Improvements to Std:Format in C++26

(mariusbancila.ro)

23 points | by jandeboevrie 2 days ago

2 comments

  • Longhanks 1 hour ago
    > A related issue solved along was Windows string representation of paths. std::filesystem::path stores its text in wchar_t encoded as UTF-16 (Windows native). But p.string() narrows it down to the active code page, rather than UTF-8 which is what the formatting library expects. The result was a non-ASCII path could get transcoded to gibberish. The C++26 std::formatter<std::filesystem::path> converts Windows native UTC-16 to UTF-8 using Unicode transcoding and avoiding code pages, therefore solving the problem.
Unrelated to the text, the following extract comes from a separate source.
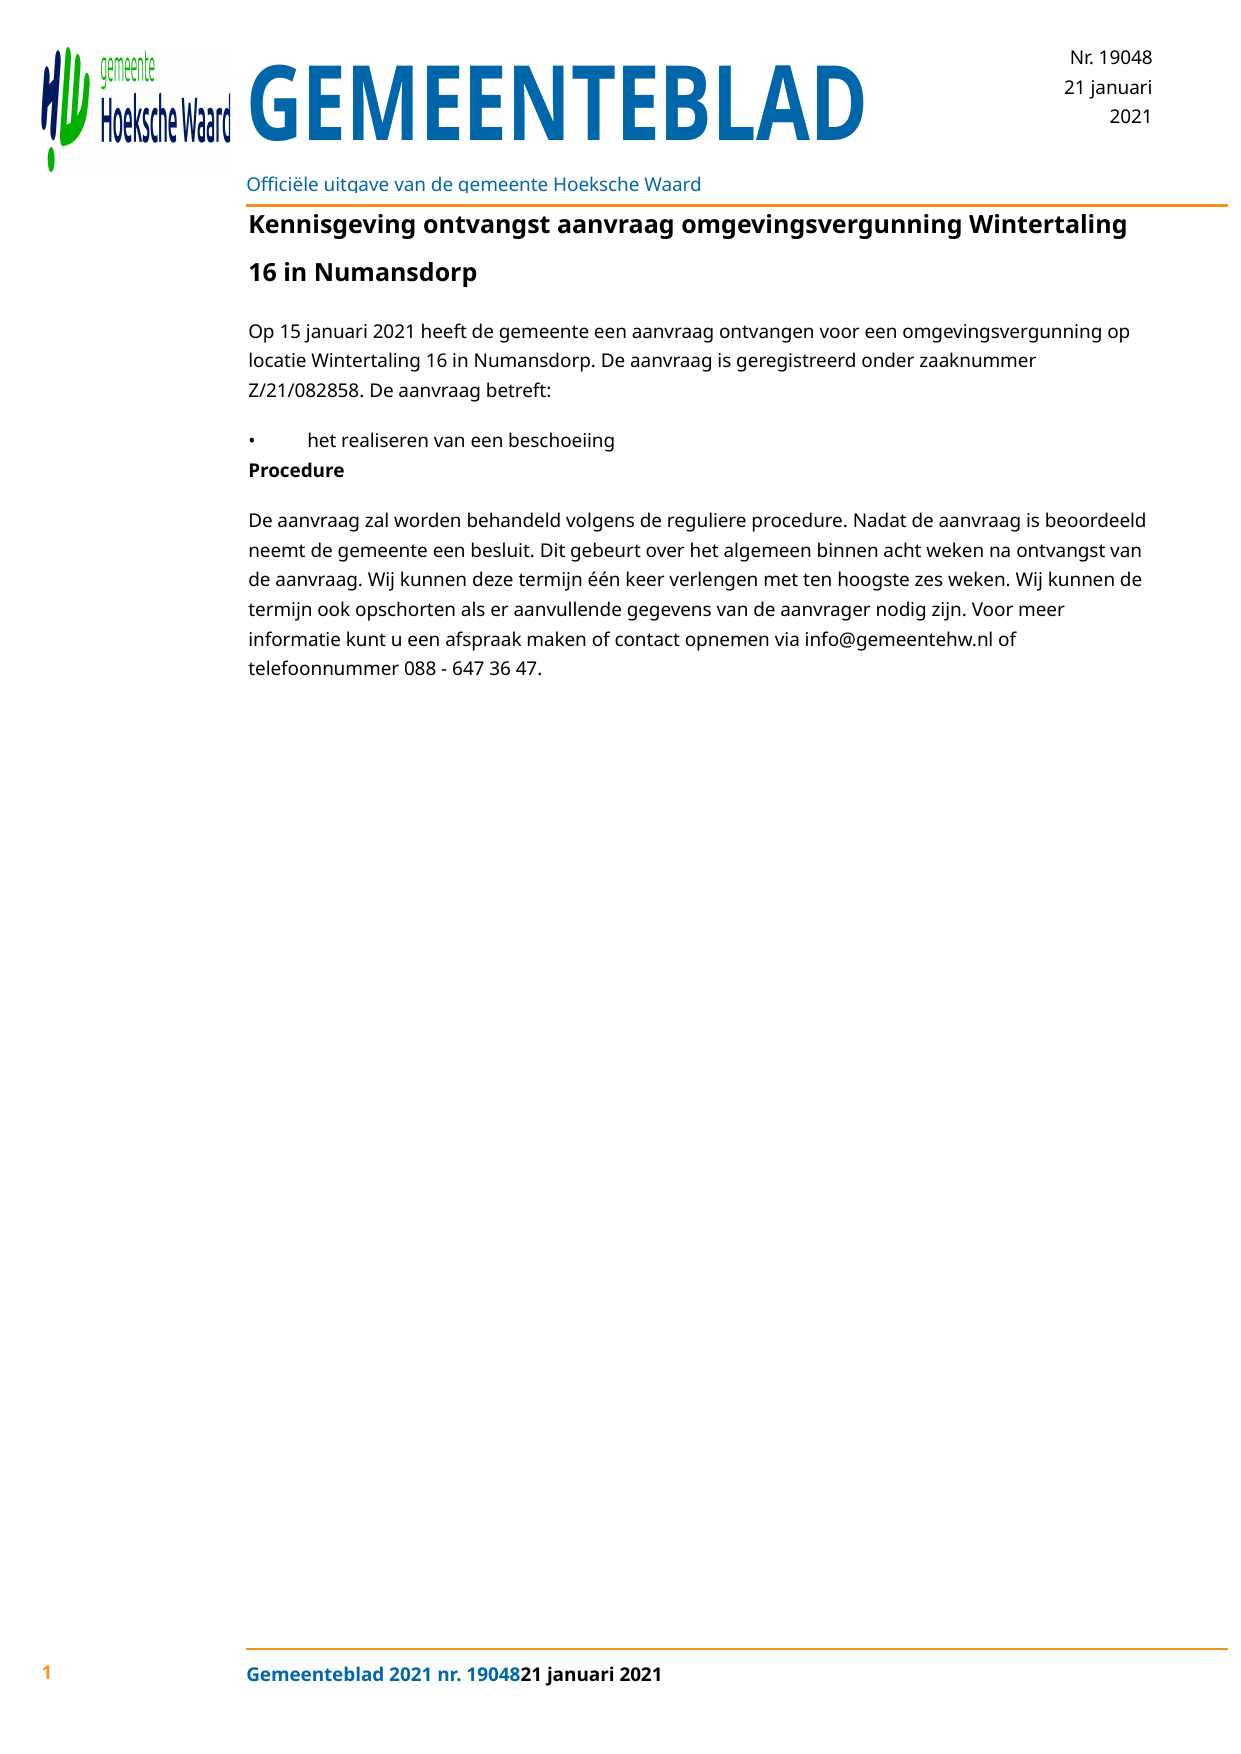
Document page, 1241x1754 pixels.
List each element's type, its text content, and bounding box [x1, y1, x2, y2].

    ...only to then convert it back to UTF-16 for WriteConsoleW(), which std::print() usually calls (unless not running in a console) (https://github.com/microsoft/STL/blob/488e7953685722d2d6666f...).

  • veltas 2 hours ago
    Surely std::print() shouldn't print anything?
    • CamouflagedKiwi 2 hours ago
      It's a typo, he describes it as std::println in the text, but the code snippet is just print()
    • steeleduncan 2 hours ago
      I think it is a typo, and should be std::println()
    • nikbackm 2 hours ago
      Why even call it in that case?
      • xuhu 2 hours ago
        It's apparently a typo in the article, they probably meant to write `println()`.
      • IshKebab 1 hour ago
        Typo in this case, but in general supporting "useless" code like this is sometimes a good idea because it makes writing generic code easier. Maybe not in this case.